Brody Eggert of Surfrider Foundation’s Eastern Long Island chapter pointed to the two bioswales that filter water as it flows toward the ocean in East Hampton Village. “Those have done wonders in terms of reducing the amount of bacteria we’re seeing” at their terminus, he said. “Something that everybody can do is intentionally use native plants in their backyards to help reduce runoff into these streams and into the ocean.
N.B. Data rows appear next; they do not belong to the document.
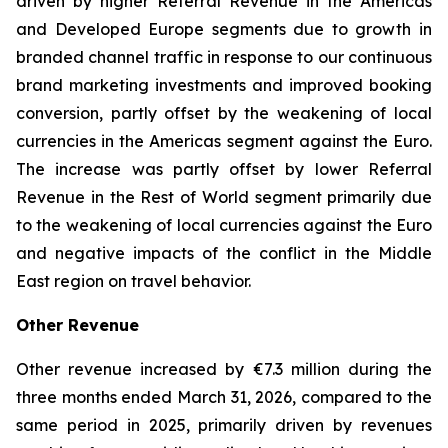
driven by higher Referral Revenue in the Americas
and Developed Europe segments due to growth in
branded channel traffic in response to our continuous
brand marketing investments and improved booking
conversion, partly offset by the weakening of local
currencies in the Americas segment against the Euro.
The increase was partly offset by lower Referral
Revenue in the Rest of World segment primarily due
to the weakening of local currencies against the Euro
and negative impacts of the conflict in the Middle
East region on travel behavior.
Other Revenue
Other revenue increased by €7.3 million during the
three months ended March 31, 2026, compared to the
same period in 2025, primarily driven by revenues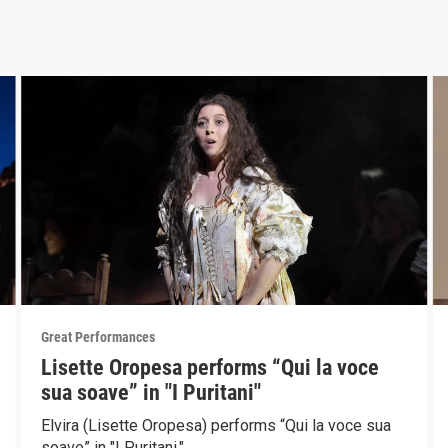
Great Performances
Lisette Oropesa performs “Qui la voce
sua soave” in "I Puritani"
Elvira (Lisette Oropesa) performs “Qui la voce sua
soave” in "I Puritani."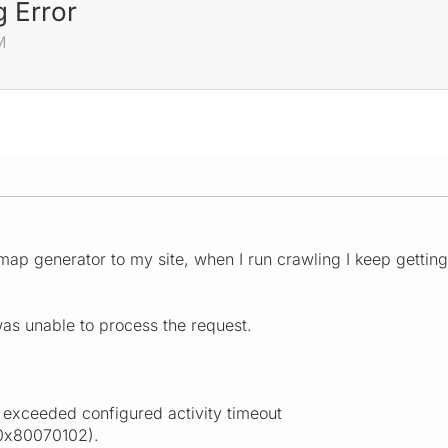
 Error
M
emap generator to my site, when I run crawling I keep getting
as unable to process the request.
 exceeded configured activity timeout
(0x80070102).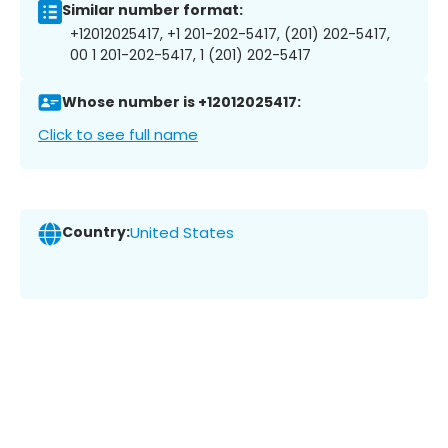
Similar number format:
+12012025417, +1 201-202-5417, (201) 202-5417,
00 1 201-202-5417, 1 (201) 202-5417
Whose number is +12012025417:
Click to see full name
Country:
United States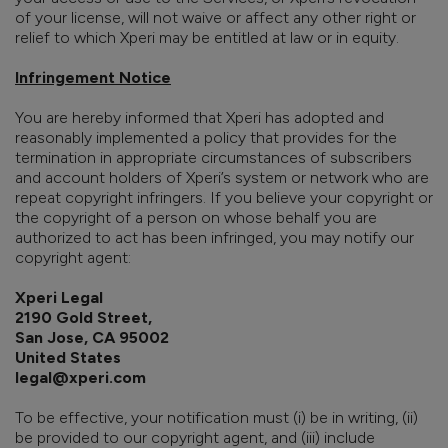
of your license, will not waive or affect any other right or
relief to which Xperi may be entitled at law or in equity.
Infringement Notice
You are hereby informed that Xperi has adopted and
reasonably implemented a policy that provides for the
termination in appropriate circumstances of subscribers
and account holders of Xperi’s system or network who are
repeat copyright infringers. If you believe your copyright or
the copyright of a person on whose behalf you are
authorized to act has been infringed, you may notify our
copyright agent:
Xperi Legal
2190 Gold Street,
San Jose, CA 95002
United States
legal@xperi.com
To be effective, your notification must (i) be in writing, (ii)
be provided to our copyright agent, and (iii) include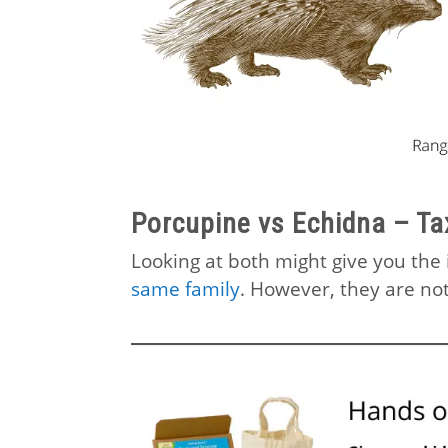
Porcupine vs Echidna – T
Looking at both might give you th
same family
. However, they are not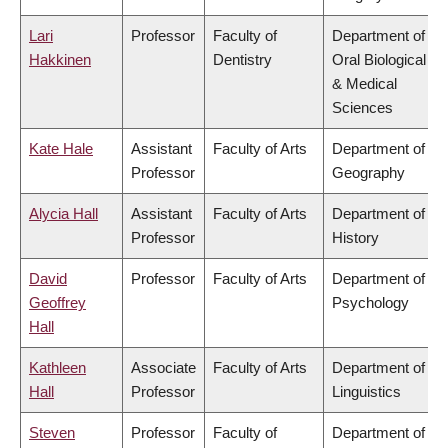
Lari
Professor
Faculty of
Department of
Hakkinen
Dentistry
Oral Biological
& Medical
Sciences
Kate Hale
Assistant
Faculty of Arts
Department of
Professor
Geography
Alycia Hall
Assistant
Faculty of Arts
Department of
Professor
History
David
Professor
Faculty of Arts
Department of
Geoffrey
Psychology
Hall
Kathleen
Associate
Faculty of Arts
Department of
Hall
Professor
Linguistics
Steven
Professor
Faculty of
Department of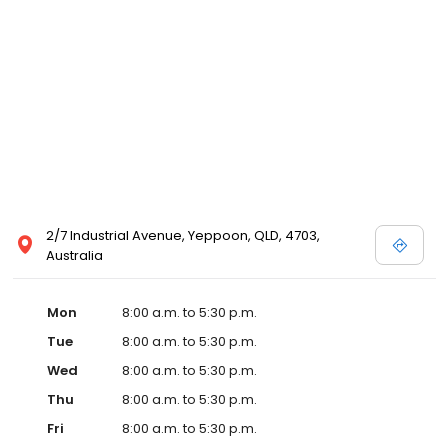
2/7 Industrial Avenue, Yeppoon, QLD, 4703,
Australia
Mon
8:00 a.m. to 5:30 p.m.
Tue
8:00 a.m. to 5:30 p.m.
Wed
8:00 a.m. to 5:30 p.m.
Thu
8:00 a.m. to 5:30 p.m.
Fri
8:00 a.m. to 5:30 p.m.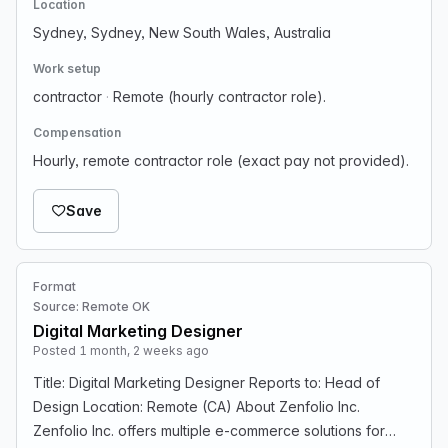
Location
Sydney, Sydney, New South Wales, Australia
Work setup
contractor
·
Remote (hourly contractor role).
Compensation
Hourly, remote contractor role (exact pay not provided).
Save
Format
Source: Remote OK
Digital Marketing Designer
Posted 1 month, 2 weeks ago
Title: Digital Marketing Designer Reports to: Head of
Design Location: Remote (CA) About Zenfolio Inc.
Zenfolio Inc. offers multiple e-commerce solutions for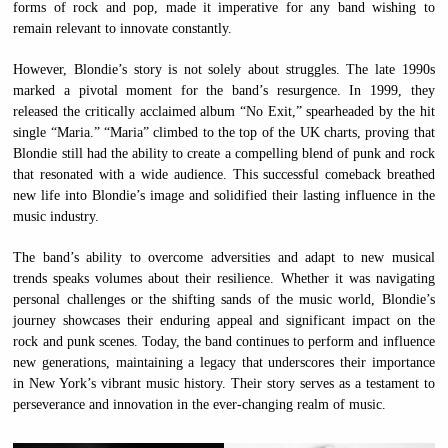
forms of rock and pop, made it imperative for any band wishing to
remain relevant to innovate constantly.
However, Blondie’s story is not solely about struggles. The late 1990s
marked a pivotal moment for the band’s resurgence. In 1999, they
released the critically acclaimed album “No Exit,” spearheaded by the hit
single “Maria.” “Maria” climbed to the top of the UK charts, proving that
Blondie still had the ability to create a compelling blend of punk and rock
that resonated with a wide audience. This successful comeback breathed
new life into Blondie’s image and solidified their lasting influence in the
music industry.
The band’s ability to overcome adversities and adapt to new musical
trends speaks volumes about their resilience. Whether it was navigating
personal challenges or the shifting sands of the music world, Blondie’s
journey showcases their enduring appeal and significant impact on the
rock and punk scenes. Today, the band continues to perform and influence
new generations, maintaining a legacy that underscores their importance
in New York’s vibrant music history. Their story serves as a testament to
perseverance and innovation in the ever-changing realm of music.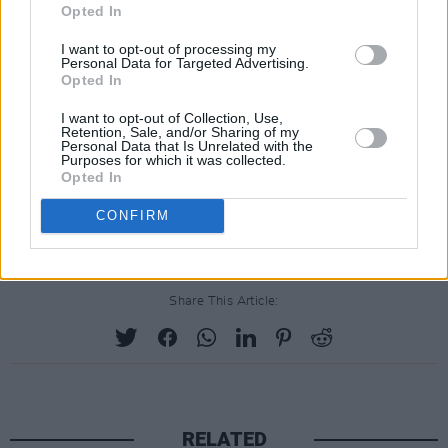
Opted In
I want to opt-out of processing my
Personal Data for Targeted Advertising.
Opted In
I want to opt-out of Collection, Use,
Retention, Sale, and/or Sharing of my
Personal Data that Is Unrelated with the
Purposes for which it was collected.
Opted In
CONFIRM
Share This Article:
RELATED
That in itself will help our water quality beyond just bacteria numbers, but our water quality as a whole and our soil quality.”
Use of fertilizer can be modified, said Rebecca Holloway, C.C.O.M.’s manager of environmental advocacy. “If you can switch to organic fertilizer, or not even use fertilizer, that’s a big one.”
C.C.O.M. officials will soon meet with an engineer regarding the Benson Drive culvert, which is not a recreational site but feeds Lake Montauk’s West Creek, which in turn flows to the beach at the end of South Lake Drive, which has long been closed to bathing. Extremely high levels of enterococcus are consistently measured in the weekly sample, with last week’s result more than 24,196 C.F.U./100 ml.
“The logical question is, can some sort of filtration be done to baffle that water before it gets to West Creek?” Ms. James said.
Along with the use of organic fertilizer or none at all, the planting of native vegetation, and upgrading one’s septic system, C.C.O.M.’s Clean Water Steward Pledge includes leaving grass clippings on the lawn, picking up pet waste, even in yards, increasing permeable ground around residences, setting lawn mower height at 3.5 inches or taller, redirecting downspouts into garden beds, using a commercial carwash instead of washing vehicles at home, and adding a rain barrel to one’s yard or garden. C.C.O.M.’s survey listing its pledge is at bit.ly/3GZlLyD.
“We do have a number of actions,” Ms. Holloway said, “that homeowners and residents really can do now to improve water quality even before we have the answers” as to the specific sources of bacterial contamination. More than just septic-system replacement, she said, “we need everything at once.”